Revue Musicale de Lyon 1903-11-10/Le Duo de Tristan et le Duo de Siegfried
Le Duo de Tristan
et le Duo de Siegfried
Le poème de Tristan est éclairé d’un jour singulier par les circonstances qui présidèrent à sa composition. Fugitif, exilé, Wagner l’écrivit à Zurich et à Venise, l’âme pleine d’un amour irréalisable, et dans un état d’éréthisme psychique qui peut seul expliquer cet inconcevable et génial enfantement. Il était fort imbu à cette époque des doctrines bouddhiques, dont Tristan n’est que l’interprétation poétique et musicale. Cette œuvre est la plus haute expression de la doctrine de Schopenhauer dont le Maître fut un moment le disciple passionné. Tout y respire cette aspiration au néant, ce détachement nirvanique que l’auteur de Die Well als Wille und Vorstellung représente comme le but suprême auquel doit tendre la volonté. L’esprit qui anime Tristan, c’est la négation du vouloir-vivre, l’effacement du sansàrà, c’est-à-dire du non-moi, de tout ce qui est objectif. Bien plus le moi lui-même y est représenté comme une illusion, en tant qu’individualité séparée. Pour employer le langage de Kant, il n’y a dans le monde où se meuvent les deux amants que des phénomènes, et pas une réalité nouménale.

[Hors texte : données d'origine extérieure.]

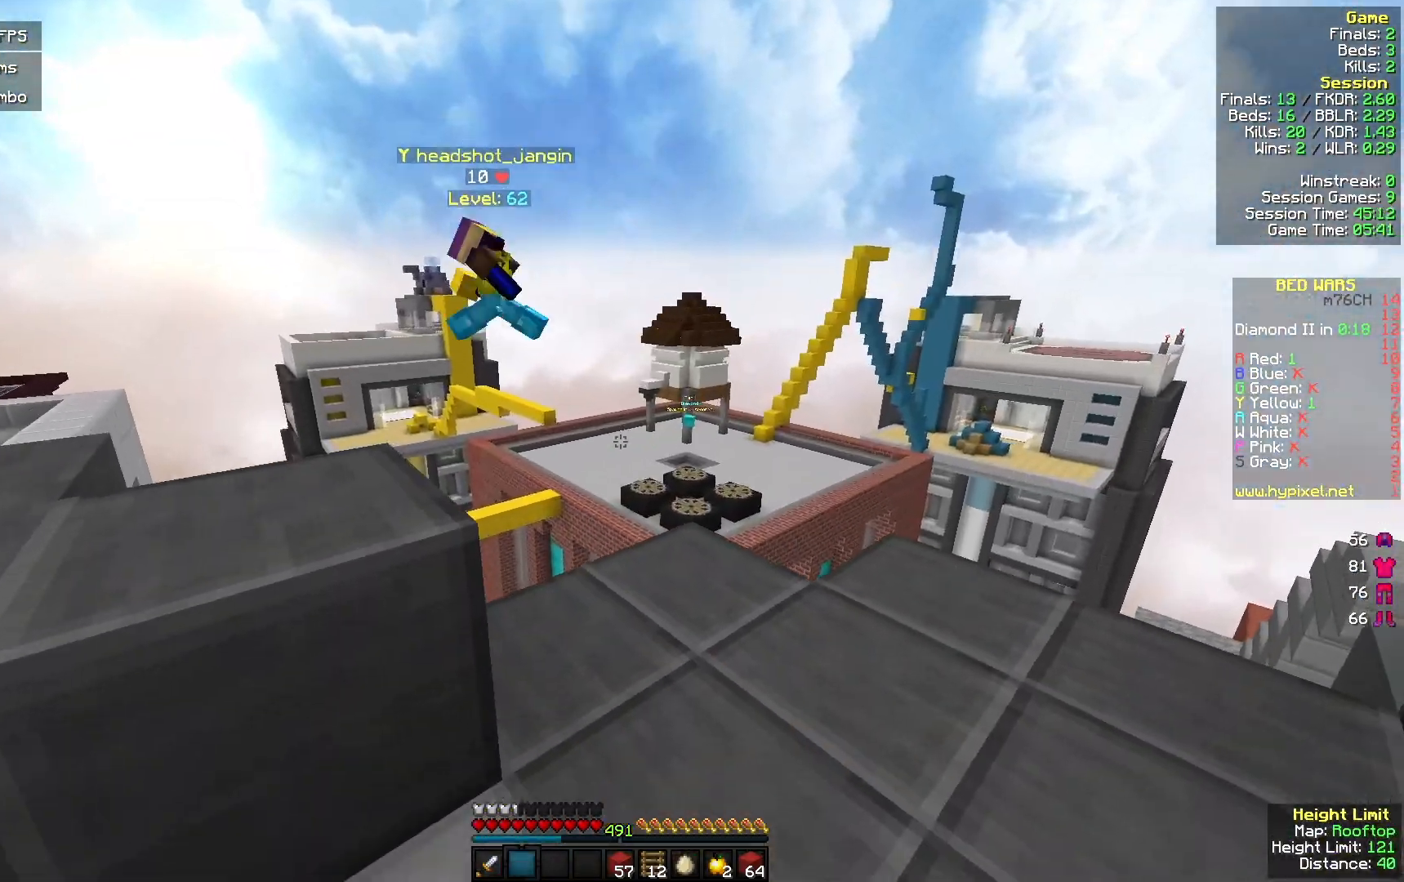
{"keys": ["w"], "mouse": [], "events": [[33, "w", "down"], [200, "d", "down"], [333, "d", "up"]]}
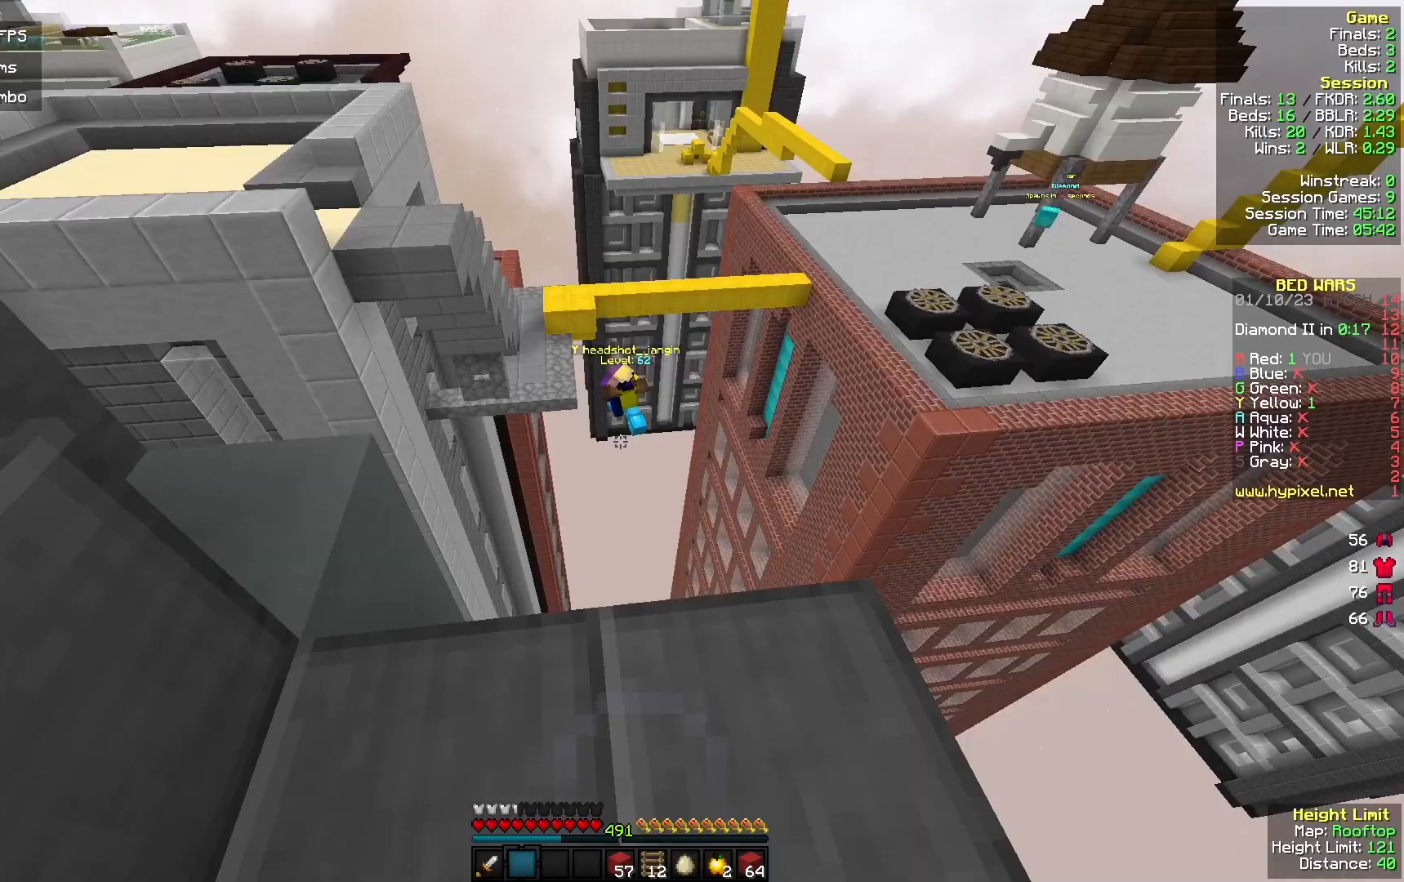
{"keys": ["a"], "mouse": [], "events": [[100, "w", "up"], [200, "s", "down"], [400, "a", "down"], [467, "s", "up"]]}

Que devient la passion amoureuse, dans une telle conception philosophique ? Elle se sublime au point de dépasser le désir ou plutôt de ne désirer que l’insaisissable. Tristan et Isolde tendent plus loin qu’au baiser de leurs lèvres, qu’à l’étreinte de leur corps. Aucune satisfaction des sens ne pourrait éteindre le désir infini qu’ils ont conçu. Par delà le temps et l’espace ils rêvent d’une communion totale, hors du visible et du tangible, d’une fusion dans l’âme du Grand Pan. Leur amour se symbolise par la nuit et par la mort. Ce qui les sépare, ils l’enveloppent dans le concept du jour, c’est-à-dire du réel, de l’incomplet, de l’imparfait, du limité, du fini. « Ô maintenant, s’écrie Isolde, nous sommes les consacrés de la nuit ![1] » L’anéantissement est leur but, la mort physique leur moyen. L’amour qui les consume n’a rien de terrestre. Leur corps n’est qu’un obstacle ; l’existence même leur est à charge. Hors du monde seulement, leur insatiable, leur éternel désir, s’assouvira. Ils sont suprasensuels et extraterrestres. L’union qu’ils rêvent, c’est la destruction du moi, le retour à la primordiale unité.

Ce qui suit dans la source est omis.